Andrew Steele (Ph.D. 1996, University of Portsmouth)

Andrew Steele uses traditional and biotechnology approaches for the detection of microbial life in an astrobiology and solar system exploration.

He has been a staff member at the Geophysical Laboratory since 2001. A microbiologist by training and Astrobiologist by choice, his principle interest is in developing protocols, instrumentation and procedures for life detection in samples from the early earth and elsewhere in the solar system. His interest in this work began when working with Dave McKay of NASA Johnson Space Centre, after the release of his paper on the potential for life in the Mars meteorite ALH84001. In the years since, he has developed several instrument concepts for future Mars missions, has become involved in the 2009 Mars Science Laboratory mission as a member of the Sample Analysis at Mars (SAM) team, is part of developing life marker chip technology, a technique he pioneered, for the European ExoMars mission. He is currently involved in a team (including NASA LOCAD and Charles River Laboratories) that is working with the first microbial rapid detection device to be flown in space aboard the international space station.

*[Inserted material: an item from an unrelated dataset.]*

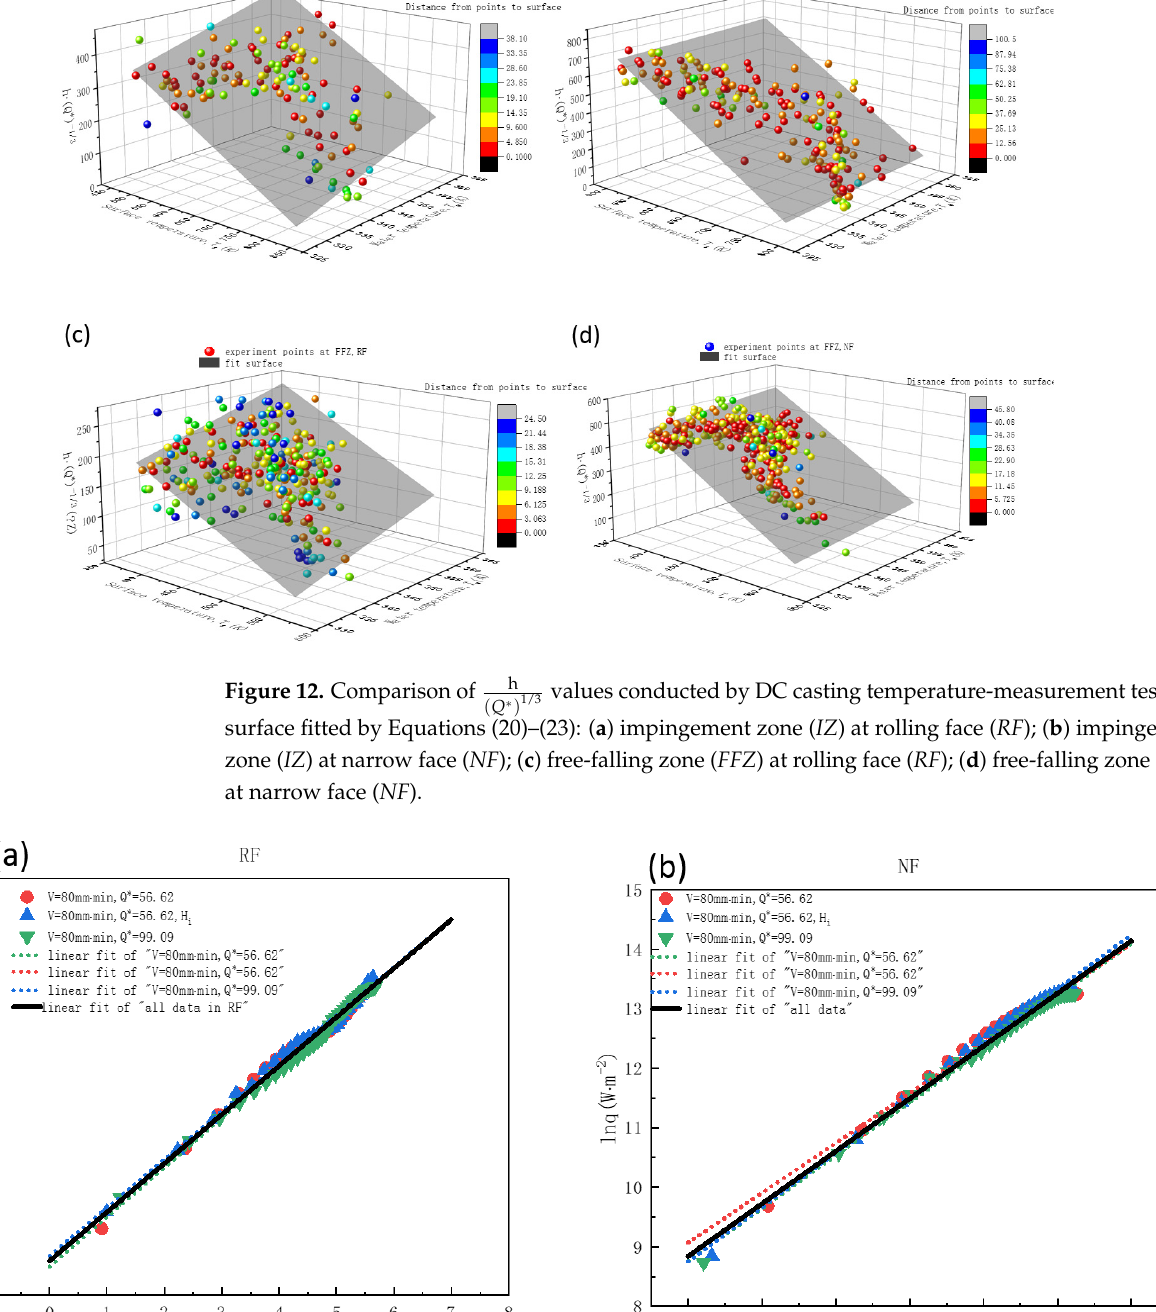
Figure 13. Correlation between data calculated by Equations (22) and (23) and the data gained by DC casting temperature-measurement test: ( a ) at RF ; ( b ) at NF .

Andrew's work with the Mars program (and MEPAG) has led him to be a member of several committees that have redefined NASA’s goals document for life detection on Mars. He has also been a part of several science steering groups, chairing one the Astrobiology Field Laboratory that is NASA first concept for a Rover mission to detect life on Mars. He is a member of the NASA advisory committees planetary protection sub group and the National Science Foundations Committee on the Origin and Evolution of Life.

For the last 5 years he has journeyed to the arctic every summer to test instruments on board the Arctic Mars Analogue Svalbard Expedition (AMASE), on which he is the science leader and principle investigator of a NASA Astrobiology technology grant. He is an active member of the NASA Astrobiology Institute.

His work with high resolution confocal Raman imaging has led to exciting discoveries in planetary science including being involved in NASA Stardust sample return, the discovery of new forms of carbon in meteorites and the discovery of a previously uncharacterized abiotic synthesis mechanism acting within the earths mantle and on Mars.

When he's not being a scientist, he is husband to a beautiful and talented wife (he is not quite sure how this happened) and father to two gorgeous little girls (he thinks he knows how this happened). He is an active musician and composer and considers himself a star within his own recording studio and no further. He also has a terrible sense of humor.